**Task details**
For the records below, output word for word the lines from the one with "tilt_deg: -6.7" up to and including the one with "f_number: 1.8". No pictures.

**Material supplied**
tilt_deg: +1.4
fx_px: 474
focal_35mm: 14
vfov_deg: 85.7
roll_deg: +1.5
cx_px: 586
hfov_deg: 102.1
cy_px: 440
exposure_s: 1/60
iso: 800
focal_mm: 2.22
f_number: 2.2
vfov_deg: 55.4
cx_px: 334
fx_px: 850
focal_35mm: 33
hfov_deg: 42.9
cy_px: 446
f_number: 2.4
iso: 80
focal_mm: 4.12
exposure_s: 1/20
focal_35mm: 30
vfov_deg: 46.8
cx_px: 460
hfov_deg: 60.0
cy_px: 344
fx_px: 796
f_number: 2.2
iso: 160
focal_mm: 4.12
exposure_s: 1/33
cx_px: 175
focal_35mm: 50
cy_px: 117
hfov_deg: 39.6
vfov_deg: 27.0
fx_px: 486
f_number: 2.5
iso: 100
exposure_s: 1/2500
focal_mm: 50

* * *

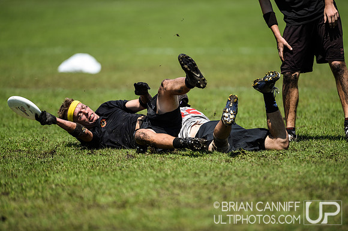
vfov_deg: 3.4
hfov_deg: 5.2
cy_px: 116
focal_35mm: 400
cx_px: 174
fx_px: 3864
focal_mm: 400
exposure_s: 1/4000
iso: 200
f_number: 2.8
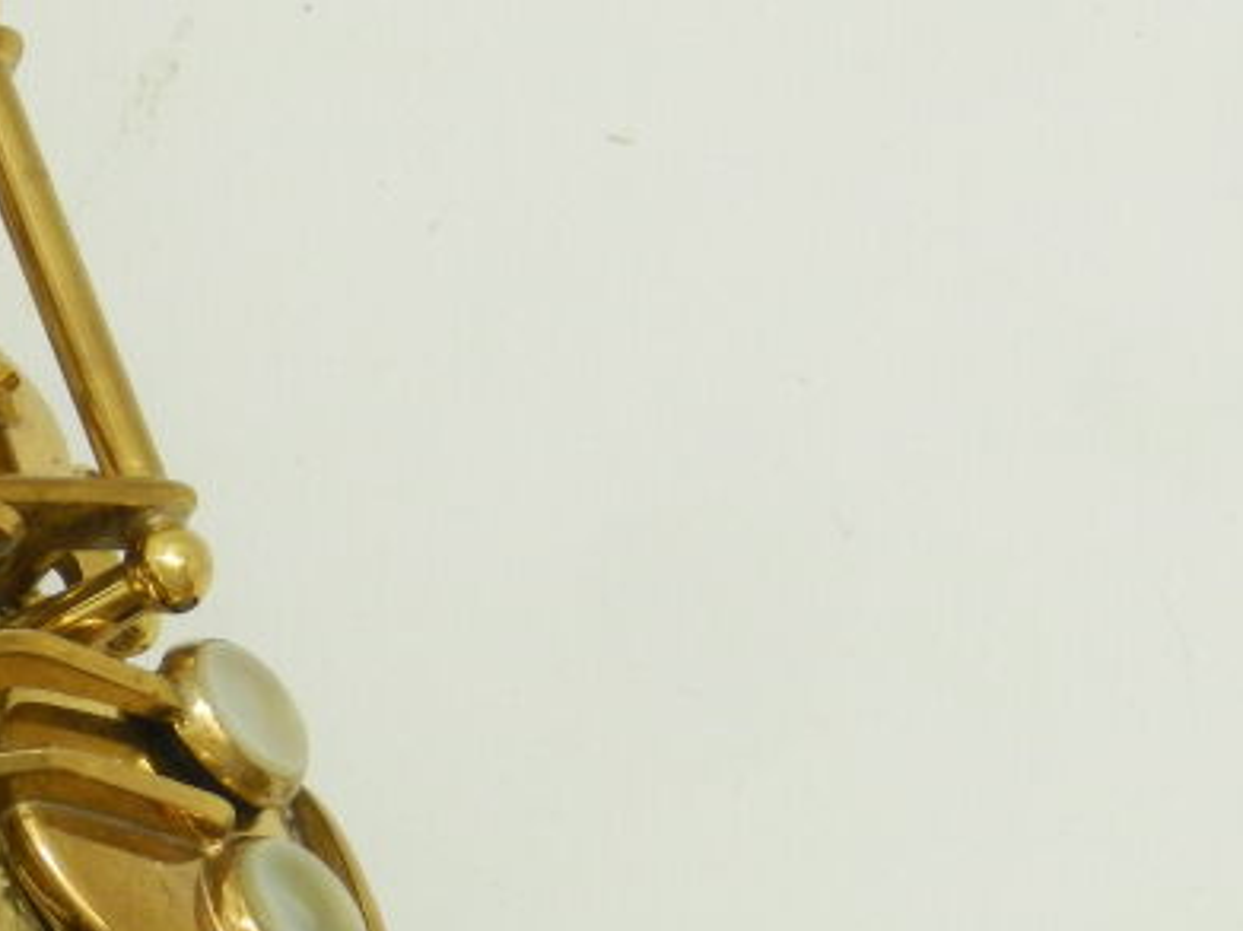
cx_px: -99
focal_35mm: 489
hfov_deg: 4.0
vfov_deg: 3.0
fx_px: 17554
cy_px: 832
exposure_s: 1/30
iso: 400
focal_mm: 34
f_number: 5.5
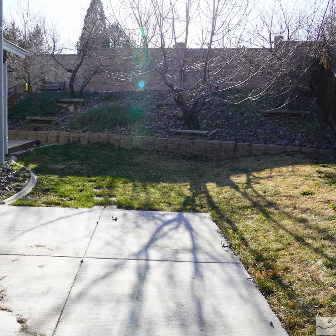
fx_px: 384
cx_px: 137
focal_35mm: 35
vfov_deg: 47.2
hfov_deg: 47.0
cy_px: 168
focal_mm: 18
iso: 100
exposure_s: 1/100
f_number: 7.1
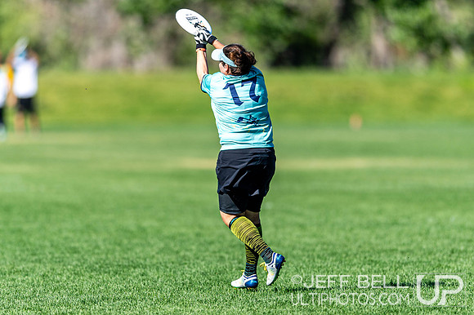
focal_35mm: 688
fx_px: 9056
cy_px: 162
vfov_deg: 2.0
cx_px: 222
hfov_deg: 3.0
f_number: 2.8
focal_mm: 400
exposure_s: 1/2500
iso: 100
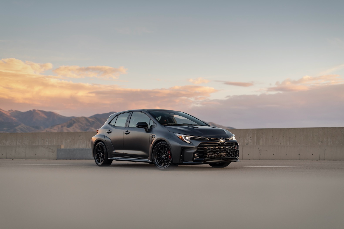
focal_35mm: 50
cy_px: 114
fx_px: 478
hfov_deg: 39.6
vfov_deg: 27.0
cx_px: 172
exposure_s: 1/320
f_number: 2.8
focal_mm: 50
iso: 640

==

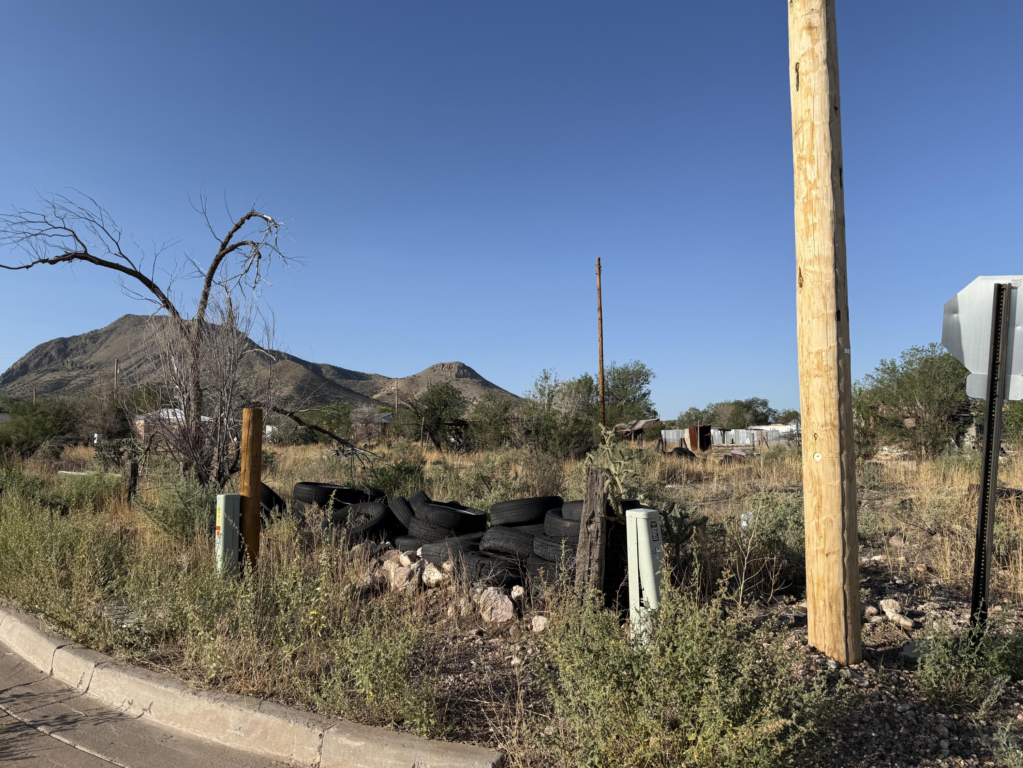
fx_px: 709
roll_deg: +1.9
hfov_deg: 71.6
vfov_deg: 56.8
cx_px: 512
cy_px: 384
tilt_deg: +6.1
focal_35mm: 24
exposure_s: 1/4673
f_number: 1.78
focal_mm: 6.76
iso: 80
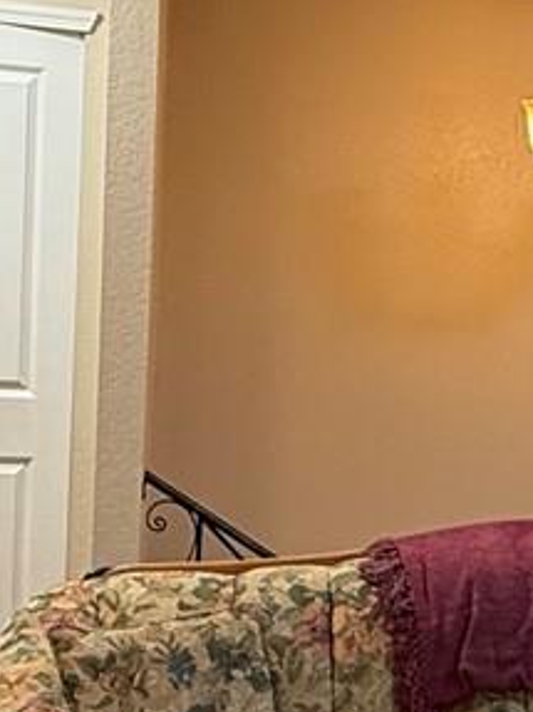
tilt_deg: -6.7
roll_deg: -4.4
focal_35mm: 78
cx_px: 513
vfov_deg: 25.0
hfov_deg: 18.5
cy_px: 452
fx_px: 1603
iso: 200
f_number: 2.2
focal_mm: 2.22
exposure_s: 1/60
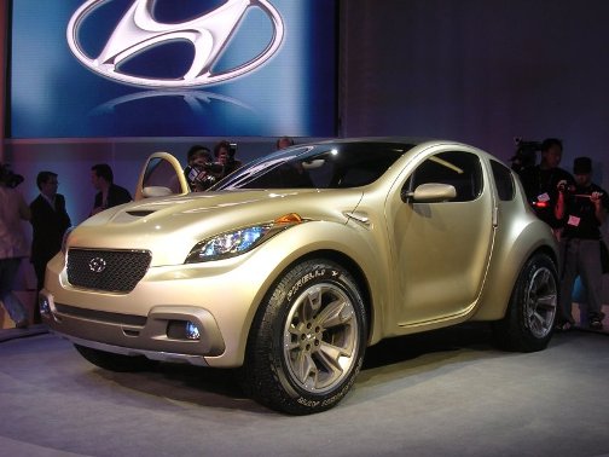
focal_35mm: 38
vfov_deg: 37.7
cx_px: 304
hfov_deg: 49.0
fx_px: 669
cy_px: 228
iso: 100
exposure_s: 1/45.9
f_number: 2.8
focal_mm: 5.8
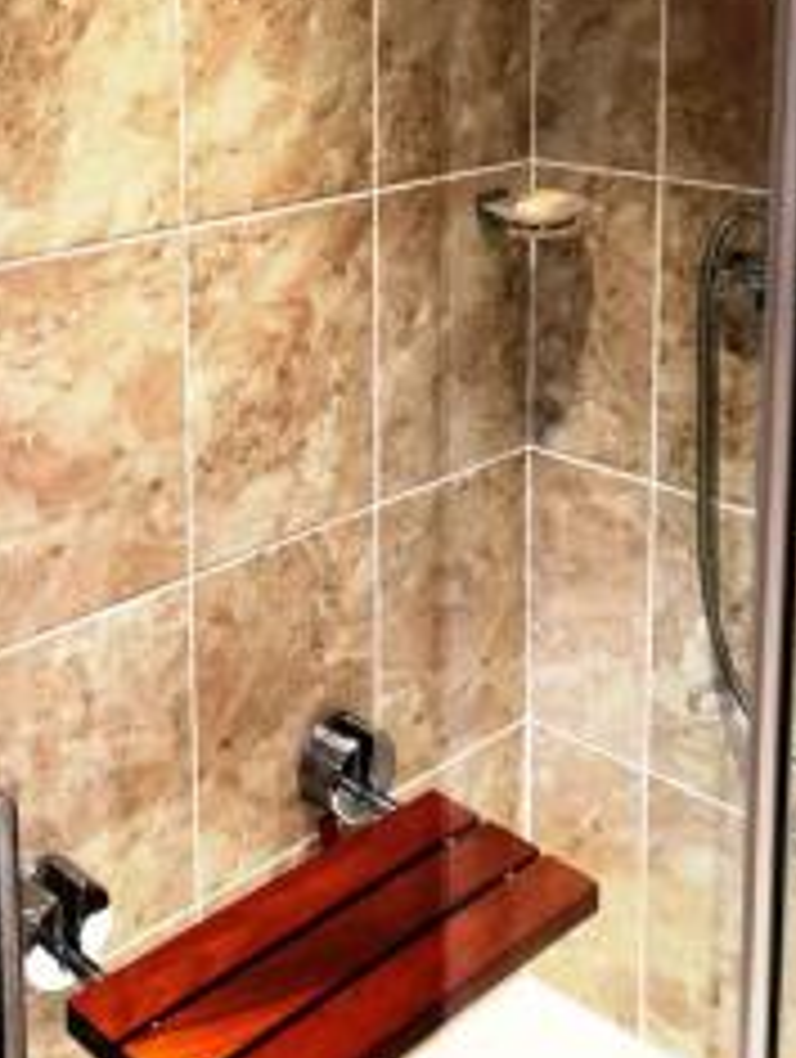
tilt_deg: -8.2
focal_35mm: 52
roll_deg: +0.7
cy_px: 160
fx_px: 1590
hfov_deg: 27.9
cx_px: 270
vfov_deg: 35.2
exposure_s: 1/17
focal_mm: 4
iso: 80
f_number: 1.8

**Answer to this task**
tilt_deg: -6.7
roll_deg: -4.4
focal_35mm: 78
cx_px: 513
vfov_deg: 25.0
hfov_deg: 18.5
cy_px: 452
fx_px: 1603
iso: 200
f_number: 2.2
focal_mm: 2.22
exposure_s: 1/60
focal_35mm: 38
vfov_deg: 37.7
cx_px: 304
hfov_deg: 49.0
fx_px: 669
cy_px: 228
iso: 100
exposure_s: 1/45.9
f_number: 2.8
focal_mm: 5.8
tilt_deg: -8.2
focal_35mm: 52
roll_deg: +0.7
cy_px: 160
fx_px: 1590
hfov_deg: 27.9
cx_px: 270
vfov_deg: 35.2
exposure_s: 1/17
focal_mm: 4
iso: 80
f_number: 1.8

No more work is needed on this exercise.